In the morning, another IP Address, also from within the MIT network, began sending JSTOR more PDF download requests, resulting in a temporary full block on the firewall level of all MIT servers in the entire range.

In 2011, Swartz was arrested by Massachusetts Institute of Technology (MIT) police on state breaking-and-entering charges, after connecting a computer to the MIT network in an unmarked and unlocked closet, and setting it to download academic journal articles systematically from JSTOR using a guest user account issued to him by MIT.

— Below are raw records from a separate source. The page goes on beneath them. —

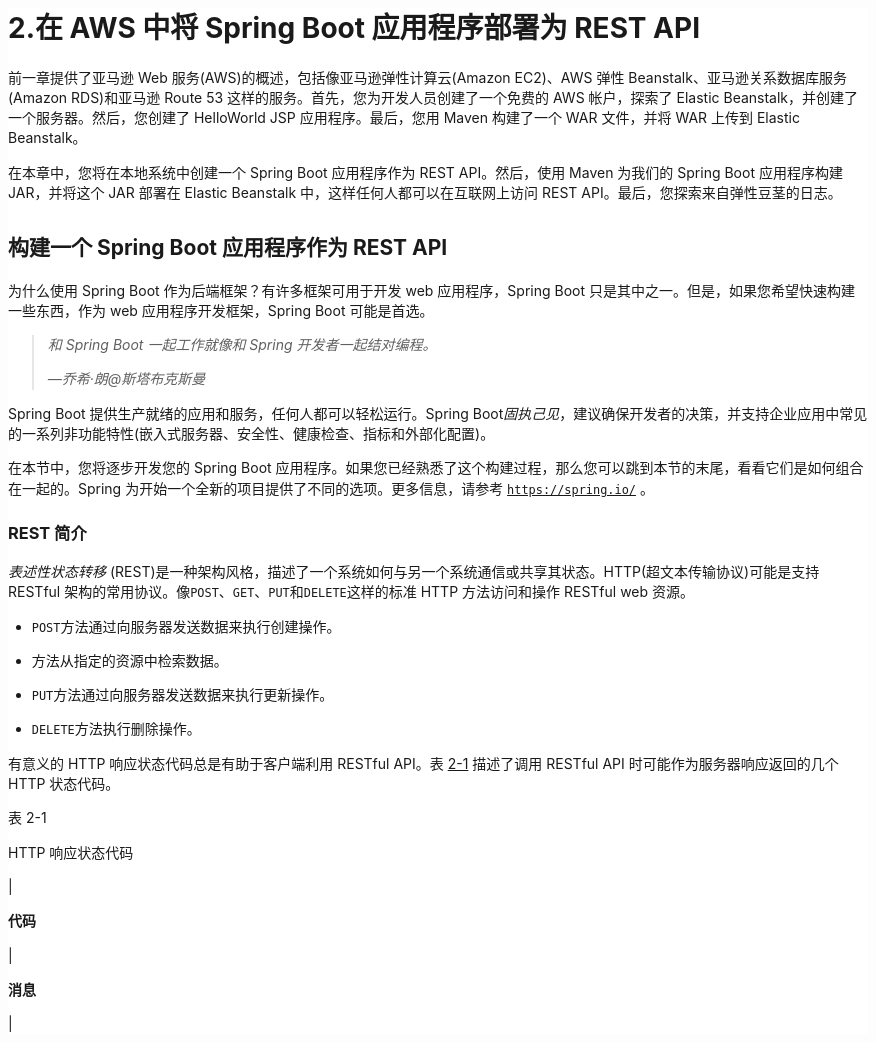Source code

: # 2.在 AWS 中将 Spring Boot 应用程序部署为 REST API

前一章提供了亚马逊 Web 服务(AWS)的概述，包括像亚马逊弹性计算云(Amazon EC2)、AWS 弹性 Beanstalk、亚马逊关系数据库服务(Amazon RDS)和亚马逊 Route 53 这样的服务。首先，您为开发人员创建了一个免费的 AWS 帐户，探索了 Elastic Beanstalk，并创建了一个服务器。然后，您创建了 HelloWorld JSP 应用程序。最后，您用 Maven 构建了一个 WAR 文件，并将 WAR 上传到 Elastic Beanstalk。

在本章中，您将在本地系统中创建一个 Spring Boot 应用程序作为 REST API。然后，使用 Maven 为我们的 Spring Boot 应用程序构建 JAR，并将这个 JAR 部署在 Elastic Beanstalk 中，这样任何人都可以在互联网上访问 REST API。最后，您探索来自弹性豆茎的日志。

## 构建一个 Spring Boot 应用程序作为 REST API

为什么使用 Spring Boot 作为后端框架？有许多框架可用于开发 web 应用程序，Spring Boot 只是其中之一。但是，如果您希望快速构建一些东西，作为 web 应用程序开发框架，Spring Boot 可能是首选。

> *和 Spring Boot 一起工作就像和 Spring 开发者一起结对编程。*
> 
> *—乔希·朗@斯塔布克斯曼*

Spring Boot 提供生产就绪的应用和服务，任何人都可以轻松运行。Spring Boot*固执己见*，建议确保开发者的决策，并支持企业应用中常见的一系列非功能特性(嵌入式服务器、安全性、健康检查、指标和外部化配置)。

在本节中，您将逐步开发您的 Spring Boot 应用程序。如果您已经熟悉了这个构建过程，那么您可以跳到本节的末尾，看看它们是如何组合在一起的。Spring 为开始一个全新的项目提供了不同的选项。更多信息，请参考 [`https://spring.io/`](https://spring.io/) 。

### REST 简介

*表述性状态转移* (REST)是一种架构风格，描述了一个系统如何与另一个系统通信或共享其状态。HTTP(超文本传输协议)可能是支持 RESTful 架构的常用协议。像`POST`、`GET`、`PUT`和`DELETE`这样的标准 HTTP 方法访问和操作 RESTful web 资源。

*   `POST`方法通过向服务器发送数据来执行创建操作。

*   方法从指定的资源中检索数据。

*   `PUT`方法通过向服务器发送数据来执行更新操作。

*   `DELETE`方法执行删除操作。

有意义的 HTTP 响应状态代码总是有助于客户端利用 RESTful API。表 [2-1](#Tab1) 描述了调用 RESTful API 时可能作为服务器响应返回的几个 HTTP 状态代码。

表 2-1

HTTP 响应状态代码

<colgroup><col class="tcol1 align-left"> <col class="tcol2 align-left"> <col class="tcol3 align-left"></colgroup> 
| 

**代码**

 | 

**消息**

 |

Swartz declined a plea bargain under which he would have served six months in federal prison.Based on the facts that Swartz downloaded 2.7 million documents while PACER, at the time, contained 500 million, Lee concluded that Swartz downloaded less than one percent of the database.In 2006, Swartz wrote an analysis of how Wikipedia articles are written, and concluded that the bulk of the actual content comes from tens of thousands of occasional contributors, or "outsiders", each of whom may not make many other contributions to the site, while a core group of 500 to 1,000 regular editors tend to correct spelling and other formatting errors.Aaron Hillel Swartz (November 8, 1986 – January 11, 2013) was an American computer programmer, entrepreneur, writer, political organizer, and Internet hacktivist.He was involved in the development of the web feed format RSS He helped launch the Progressive Change Campaign Committee in 2009 to learn more about effective online activism.His conclusions, based on the analysis of edit histories of several randomly selected articles, contradicted the opinion of Wikipedia co-founder Jimmy Wales, who believed the core group of regular editors were providing most of the content while thousands of others contributed to formatting issues.